Slow as I am of imagination, this picture had such an effect upon me, that I caught up my stick which had stood against the tree, and determined to knock the front door in, if they would not admit me decently. But glancing back first, to be sure of having the place to myself, I beheld through the wind-hurried flakes an advancing figure. Two looks were enough; it was my darling, bending to the wind, but walking bravely, and carrying a basket in her ungloved hand. Her little thin cloak, and summer hat—for they had given her no other—were as white as the ground itself with snow, and so were the clusters of her rich brown hair, which time shall whiten by the side of mine. But her large blue eyes and soft rosy cheeks were glistening bravely through the fleecy veil, and a smile of resolve to make the best of all things showed little teeth whiter than any snowflake. Through the brunt of the storm she had not descried me, until she was suddenly inside my arms.

Then she dropped her basket in the snow, and looked up at me, and tried hard to be vexed. But nature and youth were too many for her, and she threw her glad arms round my neck, and patiently permitted me to leave no snow either on her face or in her curls.

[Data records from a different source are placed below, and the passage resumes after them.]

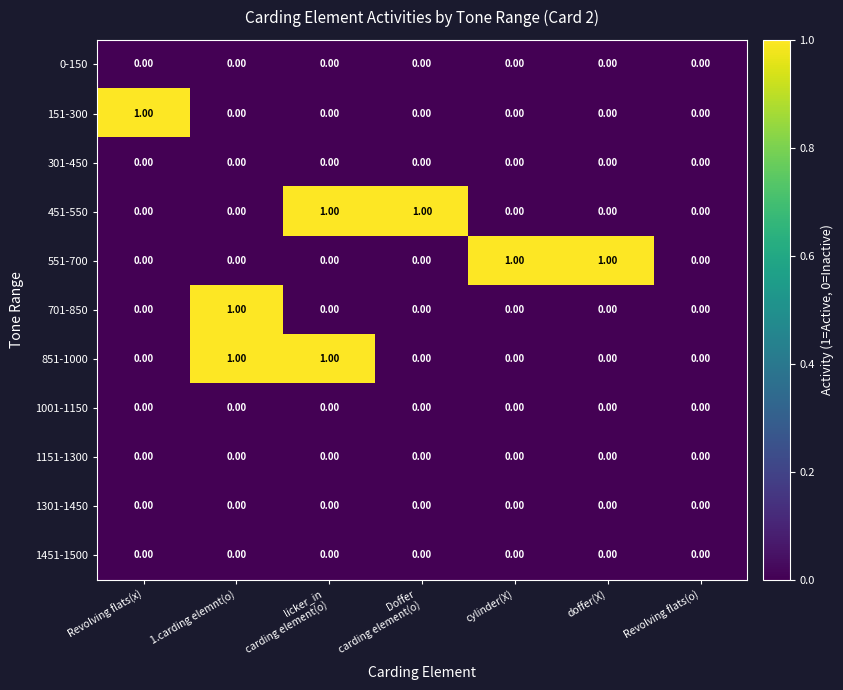

What is the total value across all series at cylinder(X)?

1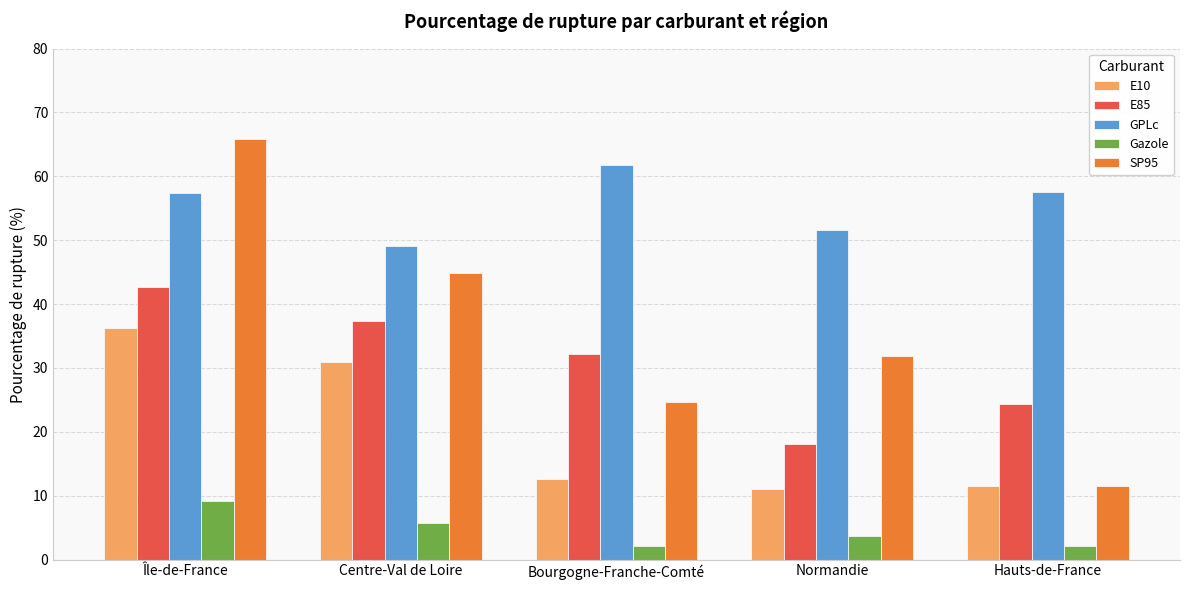

What is the difference between the second highest and minimum values in the Gazole series?

3.6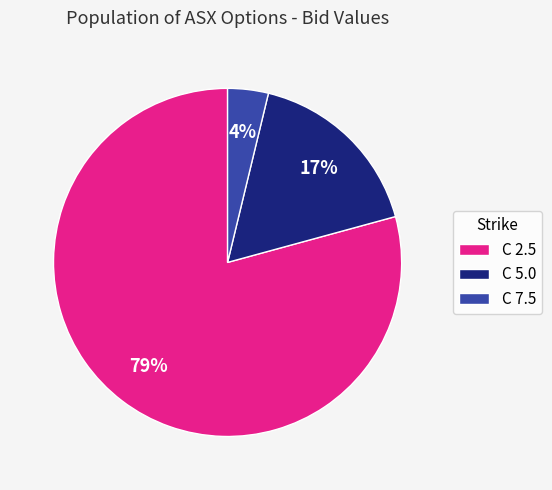

To the nearest percent, what portion does C 2.5 represent?

79%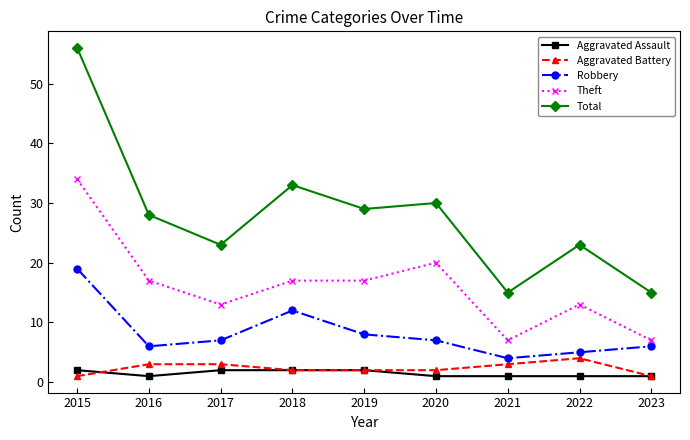

What is the smallest value displayed?

1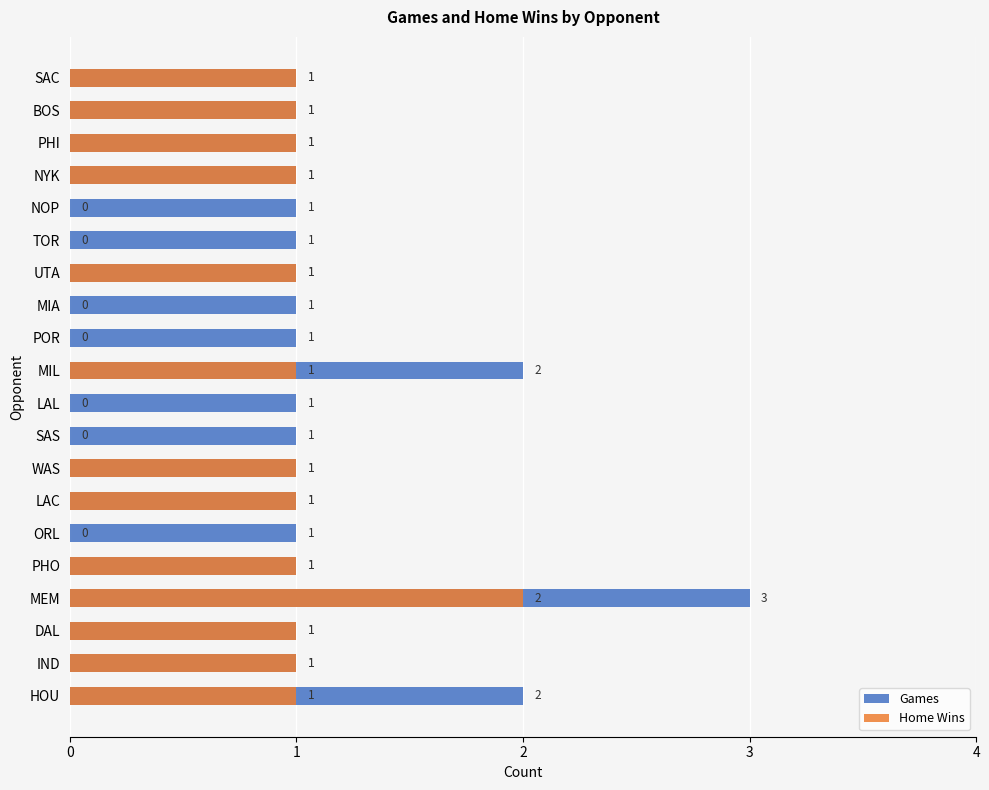

How many series are shown in this chart?

2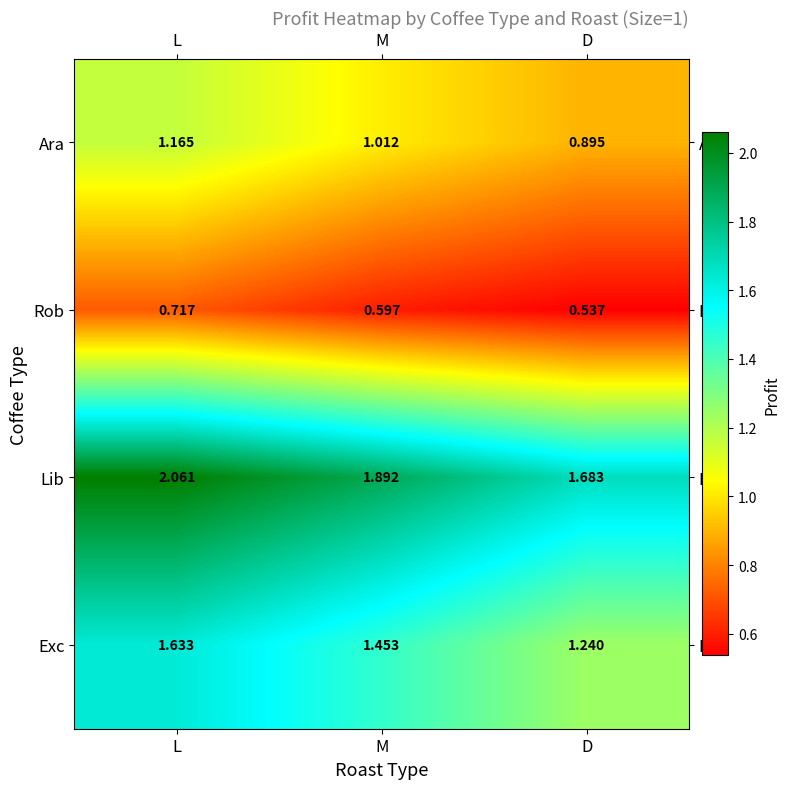

Which category has the lowest value in the Rob series?

D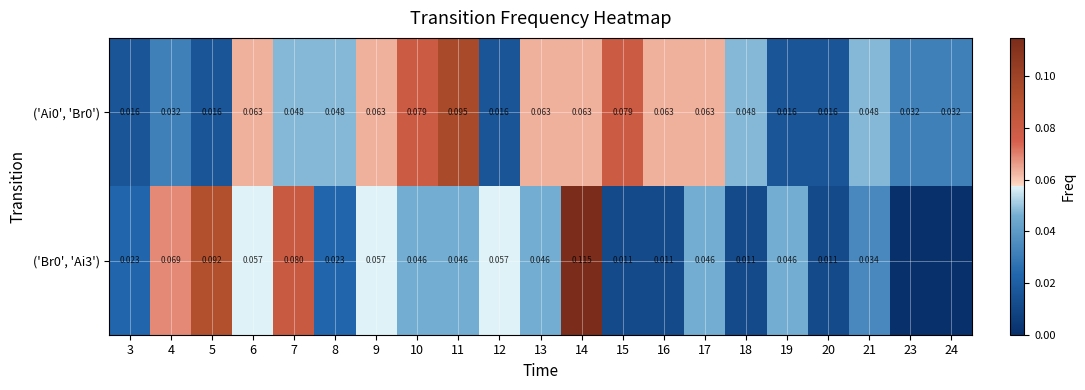

Is the value of ('Br0', 'Ai3') at 18 greater than the value of ('Ai0', 'Br0') at 19?

No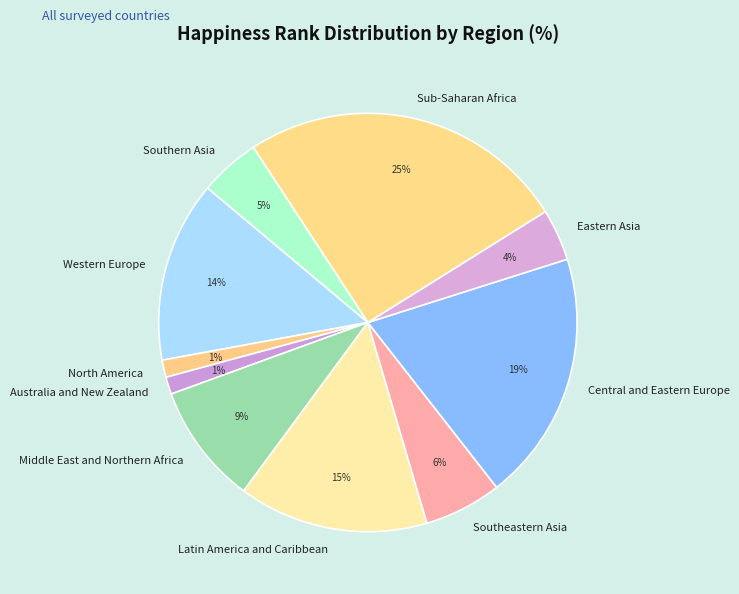

Between Eastern Asia and Southeastern Asia, which is larger?

Southeastern Asia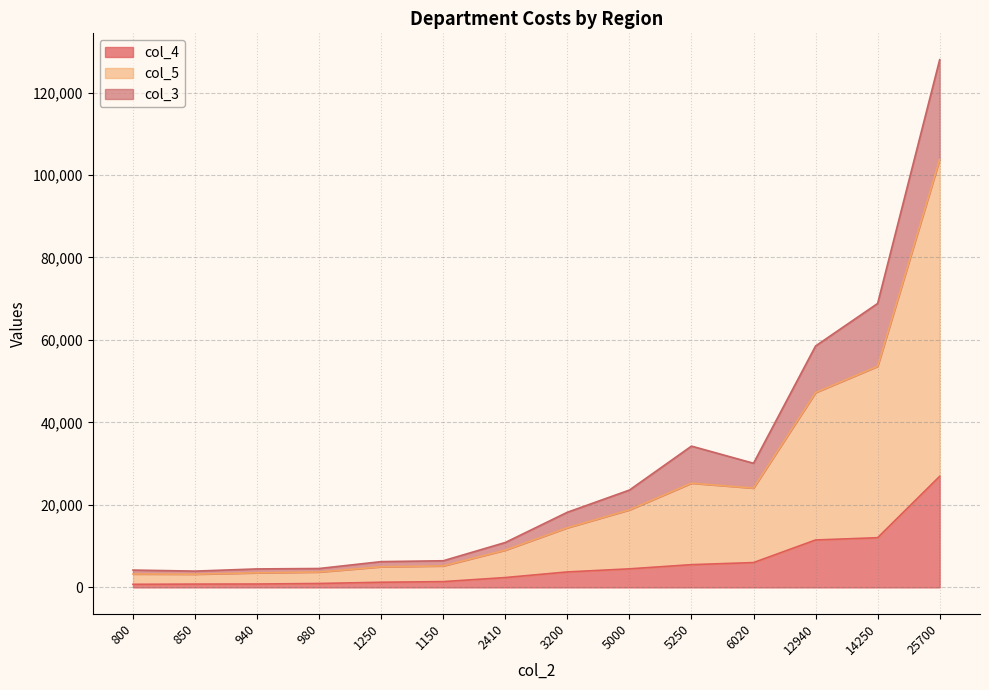

Is the value of col_5 at 850 greater than the value of col_4 at 6020?

No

“Oh, Kit, if they should see us from the house!” she whispered; and I said,—

“They had better not, or they shall have this stick.”

However, for fear of any rashness about that, I led her with a smooth and easy pace—for she could move beautifully with my arm round her, which no clumsy girl could do—to a snug little nook, where a large bay tree broke the power of the wind, and screened the snow. Here we found a low branch upon which we could sit, with the fragrant leaves to shelter us; and ever since that when I smell a bayleaf, I can never help thinking of my love, even when it is in pickled mackerel.

When I had told her a thousand times of my delight at finding her, and she, with a hundred blushes perhaps, had begged me to show it judiciously, I asked where she had been in such dreadful weather, and what she had got in the basket. “Two bottles of brandy,” she answered as coolly as if it had been a cowslip ball; “from the Bricklayers’ Arms I had to fetch them, because nobody else would go out in the storm.”

“What!” I cried, looking at her pure and bashful eyes, “do you mean to say that you are sent alone to a common public-house, where the navvies go?”

“Oh, they never say anything to me, dear Kit. But I cannot bear to go, when there are noisy people there. And I believe that my father would be angry if he knew it. It has only happened once or twice, when the weather was very bad.”

“Does she ever send her own daughters there?” I asked as mildly as I could, for Kitty was trembling at my natural wrath, and stern manner.

“Oh no! She would not like to send them at all, even if they would go, which is very doubtful. But she says that my place is to be useful; and she never can do without brandy long. She gets tired of wine in the evening.”